Fig. 74.3, Dorsal displacement of metacarpal base fractures involving the index and long finger. (A, B) Demonstrate a PA and lateral radiograph of a metacarpal shaft fracture with typical apex dorsal angulation and shortening. The shortening is limited by the transverse intermetacarpal ligament. ECRB , Extensor carpi radialis brevis; ECRL , extensor carpi radialis longus; IOM , interosseous muscles.

The deforming forces affecting the thumb are primarily the APL and the adductor pollicis. In thumb metacarpal base fractures, the Bennett or comminuted Rolando fractures, the APL pulls the metacarpal base proximal while the adductor pollicis pulls the distal fragment into flexion, adduction, and supination ( Fig. 74.4 ). , The ligamentous attachment to the palmar beak fragment in Bennett’s fractures is primarily the ulnar collateral ligament and to a lesser degree, the anterior oblique ligament.

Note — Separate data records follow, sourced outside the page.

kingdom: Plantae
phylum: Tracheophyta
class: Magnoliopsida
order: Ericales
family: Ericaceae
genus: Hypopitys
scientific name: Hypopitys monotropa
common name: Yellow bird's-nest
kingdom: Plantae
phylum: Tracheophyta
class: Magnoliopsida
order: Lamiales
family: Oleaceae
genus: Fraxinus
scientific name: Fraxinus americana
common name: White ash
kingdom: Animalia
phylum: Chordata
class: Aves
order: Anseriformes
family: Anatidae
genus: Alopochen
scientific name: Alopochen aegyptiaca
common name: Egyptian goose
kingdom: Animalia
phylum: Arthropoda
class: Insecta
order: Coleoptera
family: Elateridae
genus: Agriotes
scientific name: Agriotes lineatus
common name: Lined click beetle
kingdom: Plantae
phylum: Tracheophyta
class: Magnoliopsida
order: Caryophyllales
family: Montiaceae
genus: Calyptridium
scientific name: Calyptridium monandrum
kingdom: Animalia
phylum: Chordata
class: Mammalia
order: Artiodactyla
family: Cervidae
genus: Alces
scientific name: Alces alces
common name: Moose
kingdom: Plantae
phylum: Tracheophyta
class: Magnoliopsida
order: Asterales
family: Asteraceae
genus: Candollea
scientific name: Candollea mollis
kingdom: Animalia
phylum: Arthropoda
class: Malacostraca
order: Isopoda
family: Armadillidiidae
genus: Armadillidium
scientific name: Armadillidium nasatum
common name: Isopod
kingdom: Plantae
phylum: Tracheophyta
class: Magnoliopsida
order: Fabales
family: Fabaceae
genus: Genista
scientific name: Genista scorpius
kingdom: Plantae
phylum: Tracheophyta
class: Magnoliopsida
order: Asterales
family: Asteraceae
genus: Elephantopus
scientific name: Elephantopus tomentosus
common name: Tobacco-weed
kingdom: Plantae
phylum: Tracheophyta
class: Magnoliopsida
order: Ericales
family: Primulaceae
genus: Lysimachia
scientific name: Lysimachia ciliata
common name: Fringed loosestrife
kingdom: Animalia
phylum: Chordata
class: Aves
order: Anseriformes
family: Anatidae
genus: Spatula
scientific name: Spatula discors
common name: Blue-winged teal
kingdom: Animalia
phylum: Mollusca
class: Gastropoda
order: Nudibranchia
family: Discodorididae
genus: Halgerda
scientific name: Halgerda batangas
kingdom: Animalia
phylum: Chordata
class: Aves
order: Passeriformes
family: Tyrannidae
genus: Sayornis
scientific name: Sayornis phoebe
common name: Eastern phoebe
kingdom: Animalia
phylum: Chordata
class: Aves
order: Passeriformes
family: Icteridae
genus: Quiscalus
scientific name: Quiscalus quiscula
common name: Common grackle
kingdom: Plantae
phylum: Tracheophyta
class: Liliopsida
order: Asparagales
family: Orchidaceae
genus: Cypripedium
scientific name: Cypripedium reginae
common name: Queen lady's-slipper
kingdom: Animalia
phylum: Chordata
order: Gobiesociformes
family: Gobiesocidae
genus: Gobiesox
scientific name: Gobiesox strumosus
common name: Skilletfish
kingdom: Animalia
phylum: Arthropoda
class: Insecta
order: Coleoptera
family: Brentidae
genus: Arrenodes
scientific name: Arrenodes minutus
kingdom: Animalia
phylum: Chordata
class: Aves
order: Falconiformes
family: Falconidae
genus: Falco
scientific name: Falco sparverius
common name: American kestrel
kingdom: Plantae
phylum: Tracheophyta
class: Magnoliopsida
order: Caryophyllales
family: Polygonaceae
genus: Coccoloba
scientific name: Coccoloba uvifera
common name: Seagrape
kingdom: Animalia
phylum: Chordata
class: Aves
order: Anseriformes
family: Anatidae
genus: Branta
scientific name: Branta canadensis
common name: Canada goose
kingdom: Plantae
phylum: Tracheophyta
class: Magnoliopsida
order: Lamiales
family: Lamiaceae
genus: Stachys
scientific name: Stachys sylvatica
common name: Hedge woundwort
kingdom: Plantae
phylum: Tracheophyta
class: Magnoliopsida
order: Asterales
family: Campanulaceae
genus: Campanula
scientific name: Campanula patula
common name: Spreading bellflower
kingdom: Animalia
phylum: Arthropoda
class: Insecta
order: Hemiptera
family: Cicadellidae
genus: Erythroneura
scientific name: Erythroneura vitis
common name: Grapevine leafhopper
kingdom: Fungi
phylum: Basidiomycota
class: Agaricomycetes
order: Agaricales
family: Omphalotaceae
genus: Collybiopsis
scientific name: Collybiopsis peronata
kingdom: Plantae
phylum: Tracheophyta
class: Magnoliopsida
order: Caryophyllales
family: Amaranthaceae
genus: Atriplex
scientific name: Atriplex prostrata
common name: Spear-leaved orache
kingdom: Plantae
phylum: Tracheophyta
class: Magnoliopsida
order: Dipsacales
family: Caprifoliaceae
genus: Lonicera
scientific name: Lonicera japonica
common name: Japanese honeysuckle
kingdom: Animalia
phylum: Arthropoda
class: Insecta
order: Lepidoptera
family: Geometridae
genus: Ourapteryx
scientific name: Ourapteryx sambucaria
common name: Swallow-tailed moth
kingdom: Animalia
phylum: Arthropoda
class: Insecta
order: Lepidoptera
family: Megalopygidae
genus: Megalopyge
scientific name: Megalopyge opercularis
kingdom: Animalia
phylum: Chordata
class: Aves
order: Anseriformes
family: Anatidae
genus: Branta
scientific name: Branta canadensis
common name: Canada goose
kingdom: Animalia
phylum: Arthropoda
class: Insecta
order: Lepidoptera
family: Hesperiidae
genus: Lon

Fig. 74.4, Posteroanterior view of a Bennett fracture (A) and an oblique view of a reverse (baby) Bennett fracture (B) with the primary deforming forces. Add , Adductor pollicis; APL , abductor pollicis longus; ECU , extensor carpi ulnaris.

Metacarpal head fractures, although rare, often involve small fragments or articular disruption and risk osteonecrosis with operative or nonoperative treatment. Metacarpal neck fractures can result from direct axial blows, as in the common “boxer’s fracture” involving the small finger. Often these injuries involve comminution of the volar metacarpal neck. , Typical apex dorsal angulation is seen just as in metacarpal shaft fractures. A “pseudoclaw” deformity may result from compensatory MPJ hyperextension and proximal interphalangeal (PIP) joint flexion due to an imbalance of extrinsic and intrinsic forces. Metacarpal shaft fractures may occur as transverse, oblique, or comminuted fractures depending on the mechanism of injury and are subject to angulation, rotation, and shortening. Metacarpal base fractures may occur as the result of a fall onto a flexed wrist with axial loading onto the metacarpal. , These fractures can present in conjunction with a CMC dislocation and may be intra-articular in nature. Injuries involving CMC fracture-dislocations are more commonly the result of a blow to a closed fist or involve high-energy mechanisms of injury such as a fall from height or motor vehicle accident. Due to the bony anatomy of the CMC articulation, the majority of fracture-dislocations displace dorsally despite the stout nature of the dorsal ligaments.